Contrasting Responses of Stratification and Primary Production to Offshore Wind Farm Development between the North Sea and the Baltic Sea

Large-scale offshore wind farm developments are planned for the North Sea and the Baltic Sea becoming Green Power Plants for northern Europe. Offshore wind farms are expected to influence the physical and biogeochemical environment through two mechanisms: decreased wind stress at the sea surface (wake effect) and increased friction (drag effect) around monopiles. We applied 3D numerical models to study impacts of offshore wind farms on stratification and primary production in the North Sea and western Baltic Sea. The future Y2030 scenario, defined by the Danish Energy Agency, projects an increase of 50 GW for onshore wind farms and 158 GW for offshore wind farms. The changes were compared to a reference scenario without any onshore and offshore wind farms.

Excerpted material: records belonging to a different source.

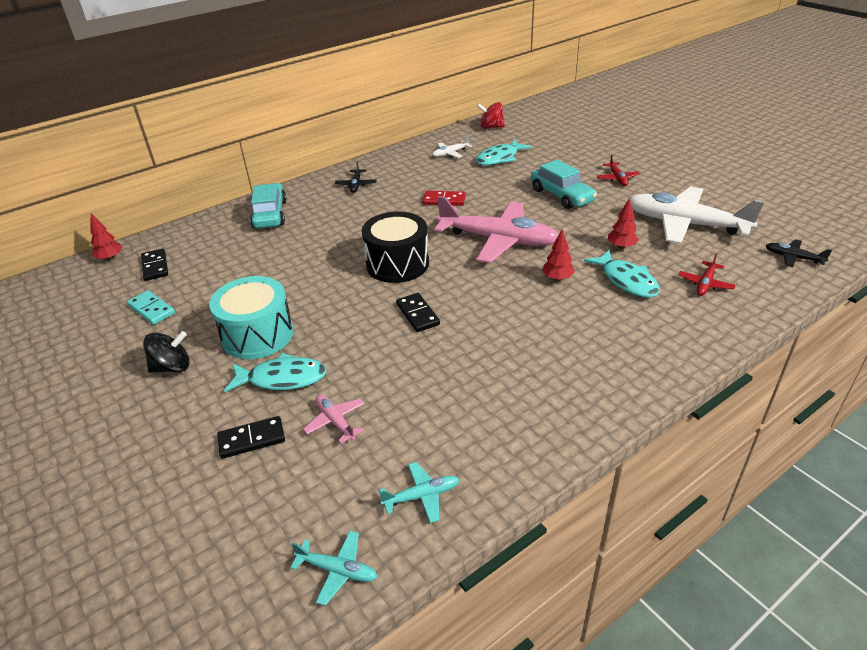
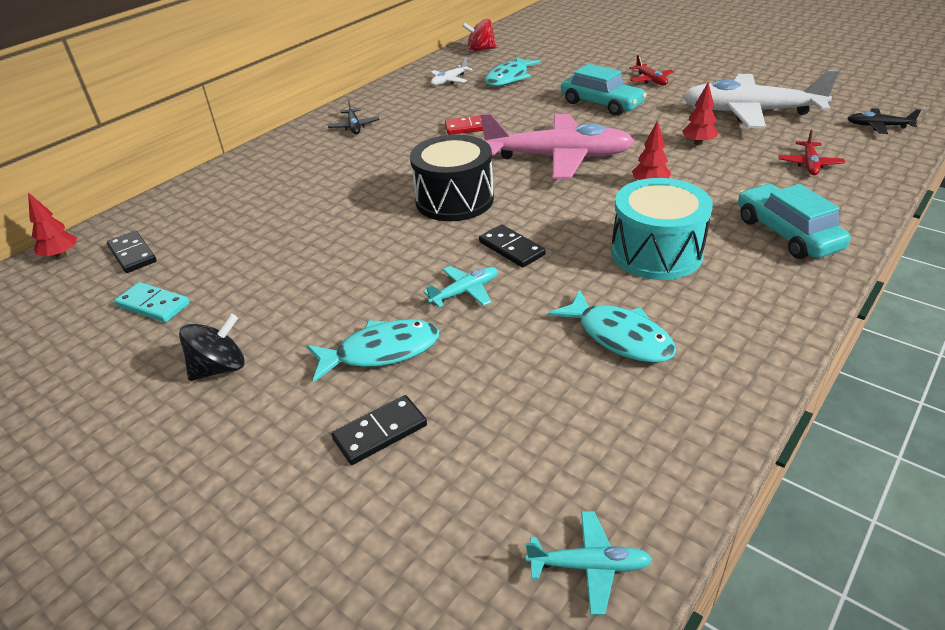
camera: 15 degrees left, 0 degrees up
turquoise drum [209,276,294,359] -> turquoise drum moved to [611,178,713,280]
turquoise car [250,183,287,228] -> turquoise car moved to [738,184,851,259]
pink plane [303,395,364,443] -> none
turquoise plane [379,462,459,523] -> turquoise plane moved to [423,266,498,307]
turquoise fish [584,250,660,298] -> turquoise fish moved to [548,289,676,363]

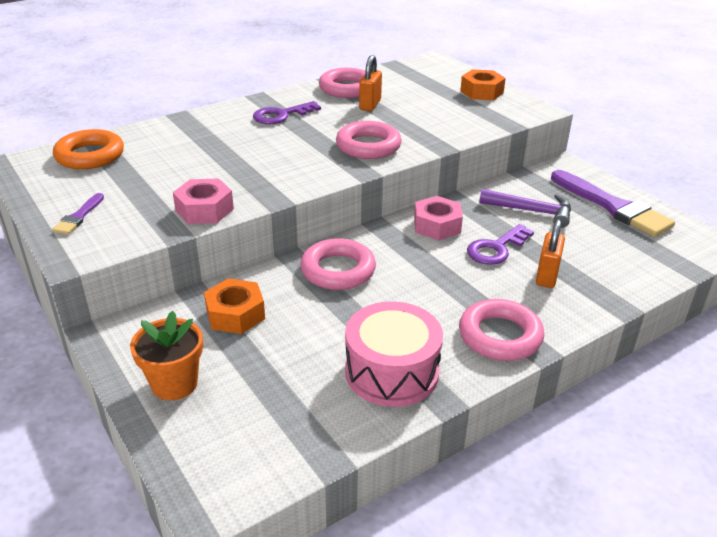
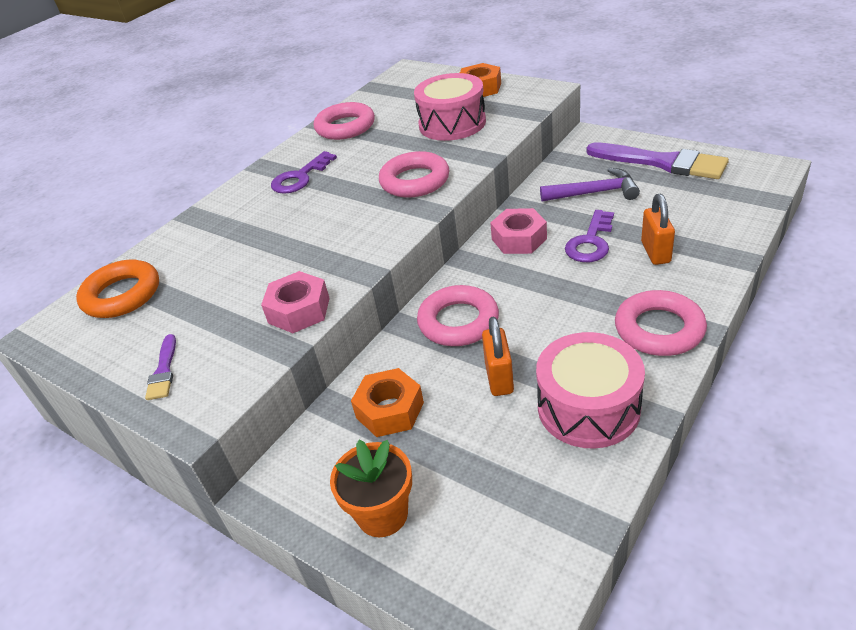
camera: 15 degrees left, 5 degrees up
orange padlock [359,55,382,111] -> orange padlock moved to [482,317,514,396]
none -> pink drum [414,73,486,141]

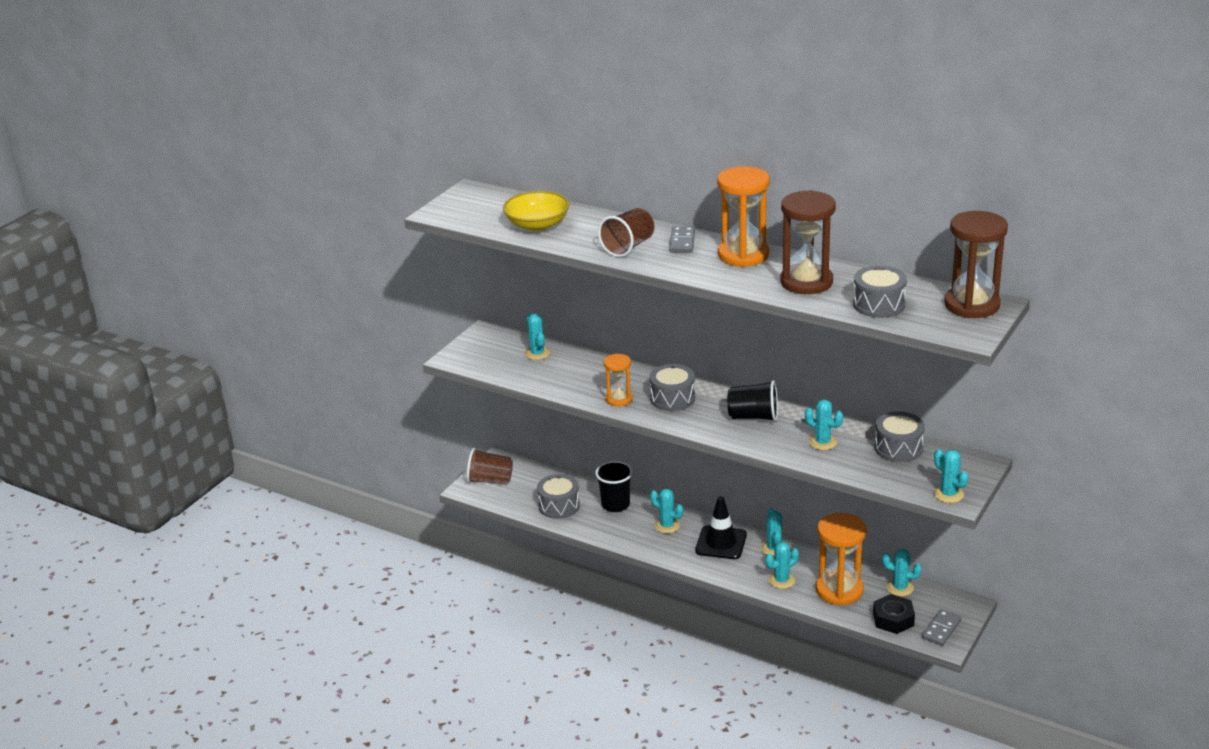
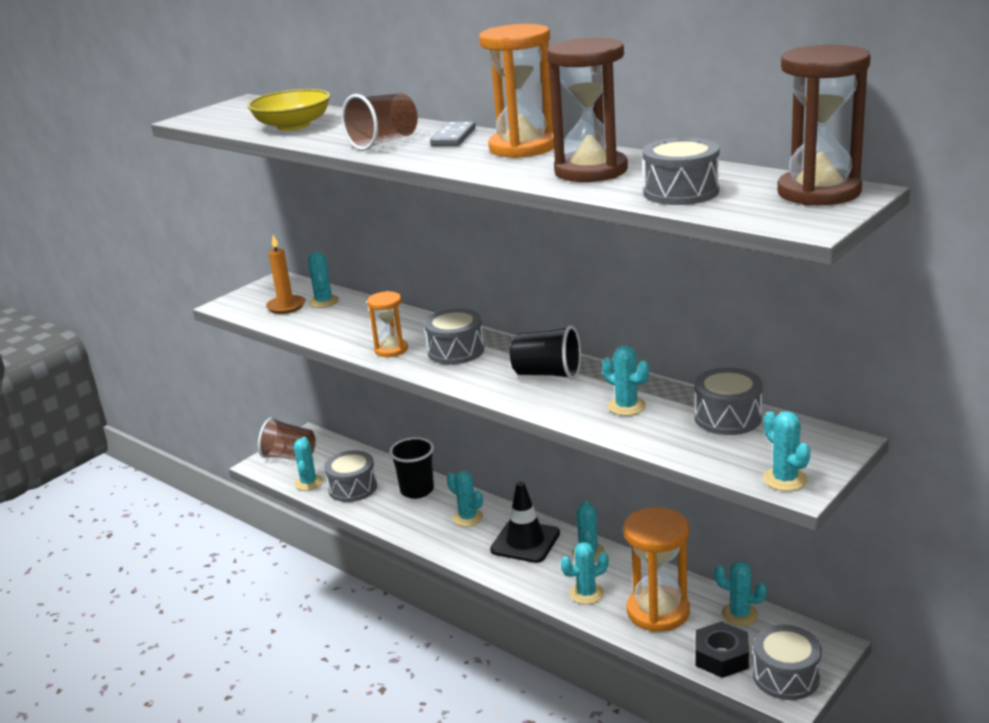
camera: 10 degrees right, 5 degrees down
grey domino [922,609,961,646] -> grey drum [753,625,821,700]
none -> orange candle [266,235,305,314]
none -> turquoise cactus [293,437,323,491]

Our findings revealed contrasting responses between the two seas due to differences in current speeds and levels of stratification. The North Sea showed a complex spatial pattern with both positive and negative changes in stratification and primary production depending on the current speed, stratification, and wind farm capacity. The Baltic Sea showed far-field effect with stronger stratification and lower primary production. Generally, the monopile drag effect dominated over the wind wake effect at current speeds above 0.25 m/s. Hence, offshore wind can affect the marine environment differently depending on the underlying hydrodynamics.